6. Quanto ao valor da condenação (R$ 10.000,00), é importante notar que o recorrente foi revel, o que faz presumir verdadeiros os fatos narrados pelo autor, notadamente o de que a conduta do recorrente acarretara prejuízos de natureza moral, consistente no abalo de crédito frente a fornecedores e de credibilidade junto aos próprios associados.

Assim, levando-se em consideração a moldura fática traçada soberanamente pelas instâncias ordinárias, afigura-se-me razoável o montante a que chegou a sentença para a indenização a título de danos morais, valores esses que não ultrapassam o que normalmente se pratica no âmbito deste Tribunal.

Cotidianamente, esta Corte tem mantido em até cinquenta salários mínimos indenizações por dano moral decorrente de inscrição indevida em cadastros de proteção ao crédito (AgRg no Ag 1383254⁄SC, Rel. Ministro LUIS FELIPE SALOMÃO, QUARTA TURMA, julgado em 07⁄04⁄2011, DJe 12⁄04⁄2011; AgRg no Ag 1308424⁄SP, Rel. Ministro JOÃO OTÁVIO DE NORONHA, QUARTA TURMA, julgado em 17⁄03⁄2011, DJe 25⁄03⁄2011).

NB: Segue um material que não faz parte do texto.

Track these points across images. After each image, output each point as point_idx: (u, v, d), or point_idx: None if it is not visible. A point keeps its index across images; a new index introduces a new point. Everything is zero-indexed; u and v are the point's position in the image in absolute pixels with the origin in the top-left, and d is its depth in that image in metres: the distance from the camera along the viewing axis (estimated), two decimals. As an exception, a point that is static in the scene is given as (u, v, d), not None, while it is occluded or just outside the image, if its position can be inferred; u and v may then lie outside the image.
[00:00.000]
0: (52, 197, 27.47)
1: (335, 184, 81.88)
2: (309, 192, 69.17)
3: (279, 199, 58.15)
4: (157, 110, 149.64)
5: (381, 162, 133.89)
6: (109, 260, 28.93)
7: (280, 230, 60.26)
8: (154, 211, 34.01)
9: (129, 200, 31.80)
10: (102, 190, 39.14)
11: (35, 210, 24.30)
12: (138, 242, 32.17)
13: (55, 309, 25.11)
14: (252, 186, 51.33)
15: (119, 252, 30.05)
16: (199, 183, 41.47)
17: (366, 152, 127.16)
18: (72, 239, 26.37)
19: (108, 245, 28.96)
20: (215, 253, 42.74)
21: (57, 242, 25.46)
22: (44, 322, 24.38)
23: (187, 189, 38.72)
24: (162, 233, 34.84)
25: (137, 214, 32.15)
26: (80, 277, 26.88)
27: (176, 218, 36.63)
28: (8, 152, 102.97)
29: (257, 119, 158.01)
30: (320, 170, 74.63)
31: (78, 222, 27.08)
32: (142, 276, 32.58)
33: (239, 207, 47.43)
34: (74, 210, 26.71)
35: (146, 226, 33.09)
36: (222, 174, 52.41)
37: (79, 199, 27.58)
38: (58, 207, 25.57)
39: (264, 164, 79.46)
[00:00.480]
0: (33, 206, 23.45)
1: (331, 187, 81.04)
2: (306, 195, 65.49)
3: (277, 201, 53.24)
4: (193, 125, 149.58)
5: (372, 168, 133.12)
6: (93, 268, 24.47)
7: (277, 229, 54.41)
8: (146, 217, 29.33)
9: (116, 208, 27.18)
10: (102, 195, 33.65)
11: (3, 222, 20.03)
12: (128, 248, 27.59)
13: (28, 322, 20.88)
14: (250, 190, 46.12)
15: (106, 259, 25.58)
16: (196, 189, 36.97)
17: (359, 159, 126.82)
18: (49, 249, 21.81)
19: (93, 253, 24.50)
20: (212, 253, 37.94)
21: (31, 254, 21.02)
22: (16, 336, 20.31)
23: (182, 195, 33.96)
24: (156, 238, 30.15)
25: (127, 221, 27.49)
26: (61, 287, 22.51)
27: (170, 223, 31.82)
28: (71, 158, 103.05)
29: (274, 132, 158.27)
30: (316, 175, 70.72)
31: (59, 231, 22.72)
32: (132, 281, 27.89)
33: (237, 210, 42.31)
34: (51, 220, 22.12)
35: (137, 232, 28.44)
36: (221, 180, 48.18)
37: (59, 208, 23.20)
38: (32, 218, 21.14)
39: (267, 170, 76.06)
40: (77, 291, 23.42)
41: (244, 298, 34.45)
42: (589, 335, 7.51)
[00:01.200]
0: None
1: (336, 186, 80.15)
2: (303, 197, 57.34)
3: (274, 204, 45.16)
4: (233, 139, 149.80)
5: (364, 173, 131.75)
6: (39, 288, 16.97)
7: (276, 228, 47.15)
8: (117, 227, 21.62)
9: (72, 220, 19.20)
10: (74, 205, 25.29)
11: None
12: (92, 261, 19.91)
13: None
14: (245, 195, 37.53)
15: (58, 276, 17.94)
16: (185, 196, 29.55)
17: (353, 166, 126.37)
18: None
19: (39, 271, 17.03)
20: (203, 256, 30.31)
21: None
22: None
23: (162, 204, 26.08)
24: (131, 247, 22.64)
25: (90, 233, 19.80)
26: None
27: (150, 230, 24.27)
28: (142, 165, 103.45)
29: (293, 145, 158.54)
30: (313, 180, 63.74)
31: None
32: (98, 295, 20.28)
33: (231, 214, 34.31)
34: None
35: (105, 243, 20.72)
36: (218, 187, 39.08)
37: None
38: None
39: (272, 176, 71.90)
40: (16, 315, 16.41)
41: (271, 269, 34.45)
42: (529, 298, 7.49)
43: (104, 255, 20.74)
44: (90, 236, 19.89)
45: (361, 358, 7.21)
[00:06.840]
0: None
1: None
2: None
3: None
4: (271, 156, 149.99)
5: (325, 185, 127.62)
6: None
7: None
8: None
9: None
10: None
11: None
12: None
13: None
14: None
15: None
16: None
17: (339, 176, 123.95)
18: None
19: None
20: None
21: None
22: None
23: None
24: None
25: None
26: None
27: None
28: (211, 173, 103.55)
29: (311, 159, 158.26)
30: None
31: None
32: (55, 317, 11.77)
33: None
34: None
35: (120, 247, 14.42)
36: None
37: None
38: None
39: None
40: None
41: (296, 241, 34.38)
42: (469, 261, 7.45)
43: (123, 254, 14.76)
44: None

Mutatis mutandis, porque em ambas as hipóteses, em última análise, irroga-se indevidamente ao autor a pecha de mau pagador, o critério pode ser utilizado no caso em apreço.

6. Diante do exposto, conheço parcialmente do recurso e lhe nego provimento.

É como voto.

 

 

 

CERTIDÃO DE JULGAMENTO

QUARTA TURMA

Número Registro: 2006⁄0234267-8

 

REsp 896867 ⁄ PB

 

Número Origem: 4520060058593001

 

 

 

PAUTA: 10⁄05⁄2011

JULGADO: 10⁄05⁄2011

 

 

Relator

Exmo. Sr. Ministro  LUIS FELIPE SALOMÃO

 

Ministro Impedido

Exmo. Sr. Ministro   : 

JOÃO OTÁVIO DE NORONHA

 

 

Presidente da Sessão

Exmo. Sr. Ministro LUIS FELIPE SALOMÃO

 

Subprocuradora-Geral da República

Exma. Sra. Dra. MARIA CELIA MENDONÇA

 

Secretária

Bela. TERESA HELENA DA ROCHA BASEVI

 

AUTUAÇÃO

 

RECORRENTE

:

BANCO DO BRASIL S⁄A

ADVOGADO

:

GILBERTO EIFLER MORAES E OUTRO(S)

RECORRIDO

:

ASSOCIAÇÃO COMUNITÁRIA DE LAGINHA

ADVOGADO

:

JONABIO BARBOSA DOS SANTOS E OUTRO(S)

 

ASSUNTO: DIREITO CIVIL - Responsabilidade Civil - Indenização por Dano Moral

 

CERTIDÃO

 

Certifico que a egrégia QUARTA TURMA, ao apreciar o processo em epígrafe na sessão realizada nesta data, proferiu a seguinte decisão:

 

A Turma, por unanimidade, conheceu em parte do recurso especial e negou-lhe provimento, nos termos do voto do Sr. Ministro Relator.

Os Srs. Ministros Raul Araújo e Maria Isabel Gallotti votaram com o Sr. Ministro Relator.

Impedido o Sr. Ministro João Otávio de Noronha.

Presidiu o julgamento o Sr. Ministro Luis Felipe Salomão.